The new regime
The National Constituent Assembly completed the abolition of feudalism, suppressed the old “orders,” established civil equality among men (at least in metropolitan France, since slavery was retained in the colonies), and made more than half the adult male population eligible to vote, although only a small minority met the requirement for becoming a deputy. The decision to nationalize the lands of the Roman Catholic Church in France to pay off the public debt led to a widespread redistribution of property. The bourgeoisie and the peasant landowners were undoubtedly the chief beneficiaries, but some farm workers also were able to buy land. The land transfer was made through the sale of assignats, bonds that were issued by the National Constituent Assembly and guaranteed by the value of the church lands. The bonds were to be retired once the transfer had been completed, but within a year, assignats in varying denominations were being printed as a form of Revolutionary currency, with predictable inflationary effects. Having deprived the church of its resources, the assembly then resolved to reorganize the church, enacting the Civil Constitution of the Clergy, which was rejected by Pope Pius VI and by many of the French clergy. This produced a schism that aggravated the violence of the accompanying controversies.

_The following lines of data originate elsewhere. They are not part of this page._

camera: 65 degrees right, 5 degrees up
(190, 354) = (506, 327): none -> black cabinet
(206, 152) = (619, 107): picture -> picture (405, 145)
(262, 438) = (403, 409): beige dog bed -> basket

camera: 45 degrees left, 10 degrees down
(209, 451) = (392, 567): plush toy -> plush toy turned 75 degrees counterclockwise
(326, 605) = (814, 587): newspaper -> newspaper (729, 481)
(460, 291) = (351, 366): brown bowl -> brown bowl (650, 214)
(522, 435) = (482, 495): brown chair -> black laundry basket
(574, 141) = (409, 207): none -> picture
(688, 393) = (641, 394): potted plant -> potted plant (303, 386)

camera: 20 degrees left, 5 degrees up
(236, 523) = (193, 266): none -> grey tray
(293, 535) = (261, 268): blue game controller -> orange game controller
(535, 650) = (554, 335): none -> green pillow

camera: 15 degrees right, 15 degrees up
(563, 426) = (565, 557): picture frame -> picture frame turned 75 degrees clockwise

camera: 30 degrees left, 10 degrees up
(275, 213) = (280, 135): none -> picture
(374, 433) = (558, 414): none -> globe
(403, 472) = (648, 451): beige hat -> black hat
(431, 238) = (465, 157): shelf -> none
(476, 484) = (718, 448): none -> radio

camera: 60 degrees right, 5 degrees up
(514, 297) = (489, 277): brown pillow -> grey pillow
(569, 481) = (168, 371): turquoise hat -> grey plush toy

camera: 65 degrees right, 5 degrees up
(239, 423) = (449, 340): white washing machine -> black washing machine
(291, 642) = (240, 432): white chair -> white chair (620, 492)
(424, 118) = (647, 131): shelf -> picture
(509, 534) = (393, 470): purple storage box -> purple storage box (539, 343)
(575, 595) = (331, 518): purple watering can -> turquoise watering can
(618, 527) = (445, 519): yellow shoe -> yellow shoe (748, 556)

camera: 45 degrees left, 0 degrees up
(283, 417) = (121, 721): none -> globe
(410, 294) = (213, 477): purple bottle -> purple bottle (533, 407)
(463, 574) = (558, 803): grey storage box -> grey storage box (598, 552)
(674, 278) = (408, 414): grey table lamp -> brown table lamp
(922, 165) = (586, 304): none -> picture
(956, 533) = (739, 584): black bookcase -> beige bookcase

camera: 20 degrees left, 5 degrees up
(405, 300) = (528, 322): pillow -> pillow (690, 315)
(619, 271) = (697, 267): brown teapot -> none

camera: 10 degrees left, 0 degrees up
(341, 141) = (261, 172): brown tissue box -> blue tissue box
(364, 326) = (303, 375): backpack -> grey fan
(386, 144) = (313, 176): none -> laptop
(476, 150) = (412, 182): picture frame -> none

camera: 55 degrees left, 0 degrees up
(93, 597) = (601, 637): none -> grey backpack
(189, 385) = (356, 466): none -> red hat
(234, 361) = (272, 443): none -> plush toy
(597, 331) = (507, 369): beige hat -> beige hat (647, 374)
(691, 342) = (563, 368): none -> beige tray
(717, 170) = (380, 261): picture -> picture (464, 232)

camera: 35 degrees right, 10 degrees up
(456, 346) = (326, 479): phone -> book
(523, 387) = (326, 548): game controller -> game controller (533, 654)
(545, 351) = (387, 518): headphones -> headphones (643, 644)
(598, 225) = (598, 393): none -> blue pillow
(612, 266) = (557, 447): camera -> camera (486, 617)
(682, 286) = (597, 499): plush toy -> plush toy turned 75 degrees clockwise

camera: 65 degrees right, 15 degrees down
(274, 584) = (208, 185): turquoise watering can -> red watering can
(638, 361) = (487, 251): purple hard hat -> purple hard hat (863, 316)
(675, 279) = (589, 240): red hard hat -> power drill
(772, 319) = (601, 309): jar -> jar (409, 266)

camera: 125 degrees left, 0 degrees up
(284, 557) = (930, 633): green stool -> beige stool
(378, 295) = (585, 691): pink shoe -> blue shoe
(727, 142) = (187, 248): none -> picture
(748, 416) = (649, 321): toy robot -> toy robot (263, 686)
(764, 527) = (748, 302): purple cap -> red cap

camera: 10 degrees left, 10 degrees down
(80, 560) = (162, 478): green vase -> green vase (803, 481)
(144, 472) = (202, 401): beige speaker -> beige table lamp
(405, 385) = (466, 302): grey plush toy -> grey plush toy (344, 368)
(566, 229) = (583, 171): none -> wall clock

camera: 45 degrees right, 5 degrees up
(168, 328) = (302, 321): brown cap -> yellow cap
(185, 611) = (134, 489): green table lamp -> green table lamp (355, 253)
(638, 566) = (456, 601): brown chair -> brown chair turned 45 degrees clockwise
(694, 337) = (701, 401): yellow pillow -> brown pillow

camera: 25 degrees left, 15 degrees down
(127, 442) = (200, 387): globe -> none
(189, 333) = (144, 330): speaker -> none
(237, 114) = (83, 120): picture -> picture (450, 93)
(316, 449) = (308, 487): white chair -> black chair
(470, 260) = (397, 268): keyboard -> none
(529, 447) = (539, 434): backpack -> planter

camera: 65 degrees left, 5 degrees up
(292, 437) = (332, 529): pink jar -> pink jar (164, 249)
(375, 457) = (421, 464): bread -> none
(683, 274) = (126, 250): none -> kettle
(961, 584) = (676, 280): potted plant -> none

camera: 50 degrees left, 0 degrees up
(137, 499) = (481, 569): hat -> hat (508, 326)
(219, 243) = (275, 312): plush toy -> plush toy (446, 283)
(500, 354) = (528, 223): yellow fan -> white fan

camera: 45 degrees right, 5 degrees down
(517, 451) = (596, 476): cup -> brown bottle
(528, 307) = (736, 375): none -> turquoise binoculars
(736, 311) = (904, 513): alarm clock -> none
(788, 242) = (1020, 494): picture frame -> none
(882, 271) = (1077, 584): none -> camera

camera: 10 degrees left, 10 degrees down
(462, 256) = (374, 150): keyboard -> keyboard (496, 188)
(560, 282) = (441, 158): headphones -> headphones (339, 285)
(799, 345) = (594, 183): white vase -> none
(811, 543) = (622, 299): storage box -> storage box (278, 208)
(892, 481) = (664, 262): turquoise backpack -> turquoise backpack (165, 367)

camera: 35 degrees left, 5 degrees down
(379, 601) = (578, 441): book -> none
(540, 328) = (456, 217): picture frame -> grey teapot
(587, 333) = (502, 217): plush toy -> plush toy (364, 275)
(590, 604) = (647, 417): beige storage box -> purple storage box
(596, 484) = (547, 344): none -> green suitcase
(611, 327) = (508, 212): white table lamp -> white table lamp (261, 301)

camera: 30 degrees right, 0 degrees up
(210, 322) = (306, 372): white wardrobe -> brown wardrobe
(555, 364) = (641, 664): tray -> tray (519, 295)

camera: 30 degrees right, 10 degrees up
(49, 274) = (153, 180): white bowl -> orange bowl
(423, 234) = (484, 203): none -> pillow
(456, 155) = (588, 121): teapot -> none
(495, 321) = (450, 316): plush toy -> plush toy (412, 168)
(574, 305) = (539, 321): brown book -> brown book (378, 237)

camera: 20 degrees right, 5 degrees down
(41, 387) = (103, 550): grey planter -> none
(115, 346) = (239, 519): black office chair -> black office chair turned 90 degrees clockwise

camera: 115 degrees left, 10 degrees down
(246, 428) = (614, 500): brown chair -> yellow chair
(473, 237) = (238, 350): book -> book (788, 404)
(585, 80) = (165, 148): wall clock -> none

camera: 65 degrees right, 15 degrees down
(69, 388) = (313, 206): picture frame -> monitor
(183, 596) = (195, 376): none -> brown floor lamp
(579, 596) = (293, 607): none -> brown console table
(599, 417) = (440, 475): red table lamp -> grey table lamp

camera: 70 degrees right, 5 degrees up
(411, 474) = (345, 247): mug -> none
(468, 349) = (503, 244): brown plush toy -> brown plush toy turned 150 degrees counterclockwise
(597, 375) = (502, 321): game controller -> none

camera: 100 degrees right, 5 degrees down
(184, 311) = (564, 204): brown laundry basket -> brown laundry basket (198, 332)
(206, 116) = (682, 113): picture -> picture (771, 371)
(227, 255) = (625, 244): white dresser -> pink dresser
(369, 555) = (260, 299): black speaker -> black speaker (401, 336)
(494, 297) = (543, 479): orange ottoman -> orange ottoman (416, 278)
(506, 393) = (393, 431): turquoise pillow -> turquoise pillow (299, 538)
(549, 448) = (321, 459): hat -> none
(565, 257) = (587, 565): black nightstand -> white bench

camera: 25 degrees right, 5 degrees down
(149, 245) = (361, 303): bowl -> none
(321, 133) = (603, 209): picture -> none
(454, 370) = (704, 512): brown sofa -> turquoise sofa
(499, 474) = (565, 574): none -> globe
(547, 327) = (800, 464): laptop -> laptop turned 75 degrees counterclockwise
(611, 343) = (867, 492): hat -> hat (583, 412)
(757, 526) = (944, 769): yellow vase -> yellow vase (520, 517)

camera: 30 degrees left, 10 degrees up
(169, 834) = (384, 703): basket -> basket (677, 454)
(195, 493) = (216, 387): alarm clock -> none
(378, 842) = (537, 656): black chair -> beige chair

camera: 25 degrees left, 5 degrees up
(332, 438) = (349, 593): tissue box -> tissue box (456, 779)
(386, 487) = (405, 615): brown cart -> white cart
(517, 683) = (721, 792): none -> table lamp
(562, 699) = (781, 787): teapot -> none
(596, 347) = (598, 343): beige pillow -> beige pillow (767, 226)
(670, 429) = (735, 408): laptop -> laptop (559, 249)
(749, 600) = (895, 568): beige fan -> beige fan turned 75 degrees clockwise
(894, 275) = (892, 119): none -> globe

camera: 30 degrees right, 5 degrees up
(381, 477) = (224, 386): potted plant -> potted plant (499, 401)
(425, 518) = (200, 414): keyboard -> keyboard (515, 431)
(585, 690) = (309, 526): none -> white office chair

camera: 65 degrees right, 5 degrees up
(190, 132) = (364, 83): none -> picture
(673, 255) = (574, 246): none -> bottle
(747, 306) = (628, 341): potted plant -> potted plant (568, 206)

The complicated administrative system of the ancien régime was swept away by the National Constituent Assembly, which substituted a rational system based on the division of France into départements, districts, cantons, and communes administered by elected assemblies. The principles underlying the administration of justice were also radically changed, and the system was adapted to the new administrative divisions. Significantly, the judges were to be elected.
The National Constituent Assembly tried to create a monarchical regime in which the legislative and executive powers were shared between the king and an assembly. This regime might have worked if the king had really wanted to govern with the new authorities, but Louis XVI was weak and vacillating and was the prisoner of his aristocratic advisers. On June 20–21, 1791, he tried to flee the country, but he was stopped at Varennes and brought back to Paris.